The 60-year-old Eayrs is in his 10th season with the Packers, having worked for the rival Minnesota Vikings for 16 seasons before that. But he discovered his love for statistical analysis, and how it applies to football, earlier in his career as a coach at the University of Wisconsin-La Crosse.
On a key third-down play, an opposing defender stepped right into the space where his team wanted to throw the ball. Eayrs wondered how the opponent knew. So after the game, he asked a friend on the opposing coaching staff about the play.
"He said, 'Well, that's a tendency you guys had. We were playing and gambling that you would run this play at this time,'" Eayrs said. "I started to get really interested in game analysis, and looking at where were we predictable and how could we change things up. Everything spiraled from there."
Now he has far more information to process.
Eayrs said most of the work he does is with the NFL's complex statistics and information system, which he said gathers 75 items of information about every play of every game.
Eayrs said that allows him to study even the most obscure game situations and help guide coaches on their decisions.

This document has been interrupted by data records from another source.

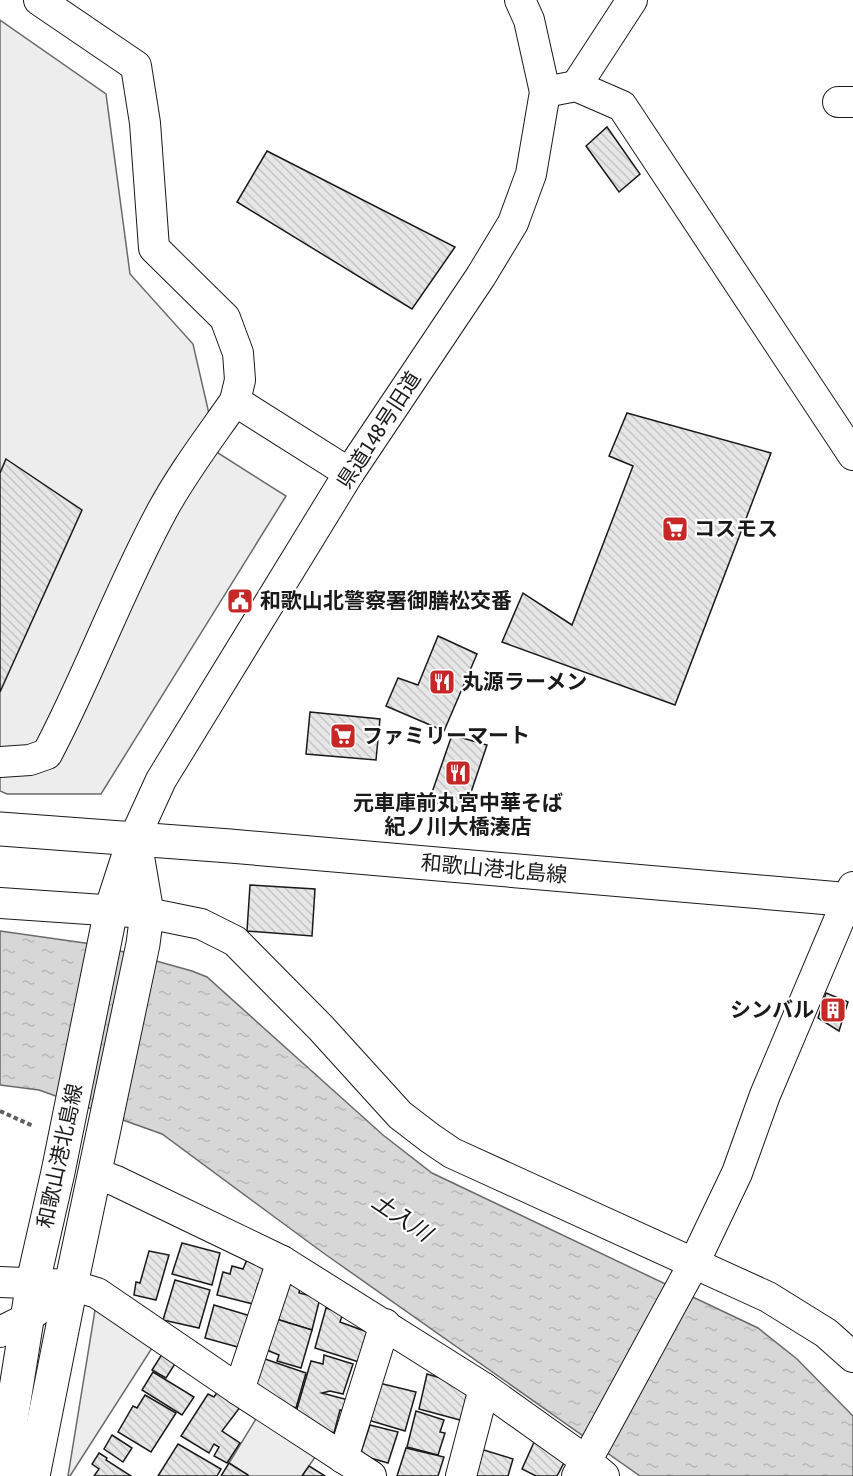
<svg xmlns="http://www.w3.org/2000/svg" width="853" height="1476" viewBox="0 0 853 1476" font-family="'Asap Condensed','Noto Sans JP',sans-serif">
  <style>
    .built { fill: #ededed; stroke: #6a6a6a; stroke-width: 1.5 }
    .water { fill: url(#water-ripples); stroke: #6a6a6a; stroke-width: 1.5 }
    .building { fill: url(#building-back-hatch); stroke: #1a1a1a; stroke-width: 1.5 }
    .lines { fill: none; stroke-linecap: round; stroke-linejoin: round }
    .minor-casing { stroke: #1a1a1a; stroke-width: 32 }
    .major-casing { stroke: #1a1a1a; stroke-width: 35 }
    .path { stroke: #5f5f5f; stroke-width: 4; stroke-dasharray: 4.5 3; stroke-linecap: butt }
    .minor { stroke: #fff; stroke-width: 30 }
    .major { stroke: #fff; stroke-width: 33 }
    .labels { text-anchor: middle; stroke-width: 4.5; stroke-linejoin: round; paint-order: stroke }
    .street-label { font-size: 21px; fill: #1a1a1a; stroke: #fff }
    .poi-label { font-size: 21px; font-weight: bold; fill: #1a1a1a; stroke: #fff; text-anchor: start }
    .water-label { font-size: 22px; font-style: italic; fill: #1a1a1a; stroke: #fff }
  </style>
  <defs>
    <pattern id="water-ripples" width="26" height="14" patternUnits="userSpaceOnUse" patternTransform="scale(1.5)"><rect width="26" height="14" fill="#d7d7d7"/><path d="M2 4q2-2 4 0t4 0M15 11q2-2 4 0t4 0" fill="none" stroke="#b8b8b8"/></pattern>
    <pattern id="building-back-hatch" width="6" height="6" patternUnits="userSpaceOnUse" patternTransform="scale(1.5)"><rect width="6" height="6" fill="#e6e6e6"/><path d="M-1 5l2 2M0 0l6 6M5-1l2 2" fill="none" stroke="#c5c5c5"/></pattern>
  </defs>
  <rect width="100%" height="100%" fill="#fff"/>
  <g class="built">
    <path d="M0,20L106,94L130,274L193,344L218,453L286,496L101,794H7L0,791Z"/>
    <path d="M96,1304L154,1345L70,1476H68Z"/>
    <path d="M259,1414L318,1453L302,1476H248L229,1463Z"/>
  </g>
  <path class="water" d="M0,931L99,945L192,971L207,977L383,1135L432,1173L758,1328L797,1359L853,1416V1476H640L322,1252L162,1134L39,1090L0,1085Z"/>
  <g class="building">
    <path d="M607,127L640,174L619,192L586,146Z"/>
    <path d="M267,151L455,247L412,309L237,202Z"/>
    <path d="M627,413L771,453L675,705L502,642L523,593L572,625L633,466L609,456Z"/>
    <path d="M6,459L82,510L0,692V473Z"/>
    <path d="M438,636L477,654L444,731L386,706L398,678L418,685Z"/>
    <path d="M310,712L380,719L376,760L306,754Z"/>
    <path d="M452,735L487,745L465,810L429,801Z"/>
    <path d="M250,885L315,889L312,936L247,931Z"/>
    <path d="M826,993L848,1002L839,1031L818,1018Z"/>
    <path d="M182,1243L220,1253L212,1285L172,1274Z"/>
    <path d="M149,1251L169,1255L156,1300L134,1295L136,1282L140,1283Z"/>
    <path d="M248,1257L261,1261L268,1274L264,1285L258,1284L253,1304L217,1295L223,1272L230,1274L232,1266L243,1269Z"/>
    <path d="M175,1280L210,1290L199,1328L163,1320Z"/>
    <path d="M284,1283L300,1287L299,1293L320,1298L312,1330L273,1318Z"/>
    <path d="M214,1305L254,1317L245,1349L205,1338Z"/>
    <path d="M326,1308L343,1313L340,1322L370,1333L362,1363L315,1348Z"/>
    <path d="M273,1318L312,1330L301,1368L277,1361L279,1355L264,1349Z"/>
    <path d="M164,1351L178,1359L166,1378L152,1370Z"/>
    <path d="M324,1355L353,1364L343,1394L330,1391L322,1393L352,1401L348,1412L340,1410L334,1433L318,1428L296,1412L311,1361L323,1364Z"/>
    <path d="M262,1358L306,1373L296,1408L275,1401L253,1385Z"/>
    <path d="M153,1372L194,1397L182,1415L142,1390Z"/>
    <path d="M427,1374L468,1386L471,1390L460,1420L419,1409Z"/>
    <path d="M379,1383L416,1392L405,1431L368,1420Z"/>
    <path d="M220,1388L244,1402L222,1431L240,1443L227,1463L214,1456L219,1447L214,1444L209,1453L181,1436L208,1394L214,1397Z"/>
    <path d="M145,1395L176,1413L151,1452L118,1432L133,1406L137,1408Z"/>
    <path d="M416,1411L444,1420L440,1432L445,1433L438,1455L407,1447Z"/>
    <path d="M370,1425L398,1432L388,1463L360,1455Z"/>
    <path d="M112,1435L132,1448L123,1462L104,1449Z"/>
    <path d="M535,1440L567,1457L557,1476H536L522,1469Z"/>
    <path d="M178,1444L221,1469L217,1476H158Z"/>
    <path d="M474,1447L513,1459L508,1476H466Z"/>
    <path d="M406,1448L444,1457L438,1476H397Z"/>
    <path d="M99,1453L107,1458L106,1460L131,1476H94L99,1469L92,1464Z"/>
    <path d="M229,1463L248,1475V1476H221Z"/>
    <path d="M309,1466L325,1476H302Z"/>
  </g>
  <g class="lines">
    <defs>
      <g id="minor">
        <path d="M39,0L136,66L145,123L154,248L225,318L238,353L240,380L235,401L349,473"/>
        <path d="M576,86L632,0"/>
        <path d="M545,92L576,86L622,106L853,455"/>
        <path d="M838,102H853"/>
        <path d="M0,762L30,760L47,754C89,675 119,590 162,511C183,472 210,437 235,401"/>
        <path d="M134,839L161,780L349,473L481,276L513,223L531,174L545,92L529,20L520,0"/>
        <path d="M0,903L147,913L201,924L235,941L321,1028L400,1115L430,1138L452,1153L768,1297L826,1333L853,1357"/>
        <path d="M95,1173L116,1181L282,1261L484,1388L585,1460L604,1476"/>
        <path d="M0,1282L71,1285L97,1293L239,1390L371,1476"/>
        <path d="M0,1332L26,1319L44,1305"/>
        <path d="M239,1390L282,1261"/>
        <path d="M343,1458L385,1324"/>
        <path d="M461,1476L484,1388"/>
        <path d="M577,1476L594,1447L694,1263L737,1173L765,1095L853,887"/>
      </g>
      <g id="major">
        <path d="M0,829L230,846L853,900"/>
        <path d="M2,1476L33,1282L58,1172L111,910L134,839"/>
        <path d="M33,1476L71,1285L143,944L147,913L135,842"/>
      </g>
    </defs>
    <use href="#minor" class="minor-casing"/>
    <use href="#major" class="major-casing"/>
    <path class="path" d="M0,1111L33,1126"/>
    <use href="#minor" class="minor"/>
    <use href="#major" class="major"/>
  </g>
  <defs>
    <symbol id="supermarket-square" viewBox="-11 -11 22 22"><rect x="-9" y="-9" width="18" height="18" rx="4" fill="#c62828" stroke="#fff"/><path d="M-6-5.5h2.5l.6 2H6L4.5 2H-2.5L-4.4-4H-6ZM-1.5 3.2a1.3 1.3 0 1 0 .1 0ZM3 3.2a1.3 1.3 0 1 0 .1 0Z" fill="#fff"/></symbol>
    <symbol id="civic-square" viewBox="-11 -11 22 22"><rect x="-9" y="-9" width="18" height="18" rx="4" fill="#c62828" stroke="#fff"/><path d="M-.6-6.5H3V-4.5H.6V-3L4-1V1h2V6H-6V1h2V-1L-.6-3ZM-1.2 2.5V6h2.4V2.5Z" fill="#fff"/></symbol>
    <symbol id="restaurant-square" viewBox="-11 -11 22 22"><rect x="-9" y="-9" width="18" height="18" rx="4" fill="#c62828" stroke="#fff"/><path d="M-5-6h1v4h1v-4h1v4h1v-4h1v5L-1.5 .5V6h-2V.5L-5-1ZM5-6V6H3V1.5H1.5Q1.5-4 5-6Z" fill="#fff"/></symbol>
    <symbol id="building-square" viewBox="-11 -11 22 22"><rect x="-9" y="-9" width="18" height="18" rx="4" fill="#c62828" stroke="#fff"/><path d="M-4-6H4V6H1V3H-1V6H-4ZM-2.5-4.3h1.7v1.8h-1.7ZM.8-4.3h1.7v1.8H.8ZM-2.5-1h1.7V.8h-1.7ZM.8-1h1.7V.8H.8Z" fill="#fff"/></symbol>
  </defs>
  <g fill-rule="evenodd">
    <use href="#supermarket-square" x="660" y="514" width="30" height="30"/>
    <use href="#civic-square" x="225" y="586" width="30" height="30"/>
    <use href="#restaurant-square" x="427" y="667" width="30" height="30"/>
    <use href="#supermarket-square" x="328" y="721" width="30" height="30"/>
    <use href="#restaurant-square" x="443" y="758" width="30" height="30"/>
    <use href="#building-square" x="818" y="995" width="30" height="30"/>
  </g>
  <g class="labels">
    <g class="street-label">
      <text transform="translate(379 430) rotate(-57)" y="7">県道148号旧道</text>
      <text transform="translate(494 869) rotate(5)" y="7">和歌山港北島線</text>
      <text transform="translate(60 1156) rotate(-78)" y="7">和歌山港北島線</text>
    </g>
    <g class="poi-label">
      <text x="694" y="536">コスモス</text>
      <text x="260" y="608">和歌山北警察署御膳松交番</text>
      <text x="462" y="689">丸源ラーメン</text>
      <text x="362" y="743">ファミリーマート</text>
      <text x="458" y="810" text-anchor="middle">元車庫前丸宮中華そば<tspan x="458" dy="24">紀ノ川大橋湊店</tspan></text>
      <text x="814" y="1017" text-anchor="end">シンバル</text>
    </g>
    <g class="water-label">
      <text transform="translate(402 1217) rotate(34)" y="8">土入川</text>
    </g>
  </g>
</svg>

"Fourth and one, you go for it and you make it, what's your probability that you're going to go on and score on the possession?" Eayrs said. "Versus fourth and one, you punt, what's the probability you're going to get the ball back in three plays? What's the probability your opponent's going to score? So we have a whole bunch of tables set up that essentially tell us, at least historically, what has happened in a variety of situations."
The same goes for officials.
"The officials are going to be another independent variable in the game," Eayrs said. "If it's a let-'em-play crew, I think it's important for the team to know that."
Eayrs finds that some crews tend to call certain penalties more often at different times in the game.
"There are a couple crews that almost every game they work, there's some type of a player conduct foul - personal foul, unnecessary roughness - and it'll almost always occur in the first 10 minutes of the game," Eayrs said. "It's like they're kind of trying to send a message to players that this is, we want it tight within the rules, and there are others that will let them play, and then all of a sudden, they'll kind of take control of the game in the fourth quarter. Those are the kind of things we're trying to know."
And something Eayrs believes fans are growing more curious about.
With the recent popularity of books such as "Freakonomics" - and a new sports-themed equivalent, "Scorecasting" - Eayrs said he thinks average fans are more in tune with the idea of studying big-picture statistical trends.
"I think so," Eayrs said. "Just in terms of conversation, I think fans, honestly, are much more intelligent. And then the other thing is, fans have access to so much more information than they used to."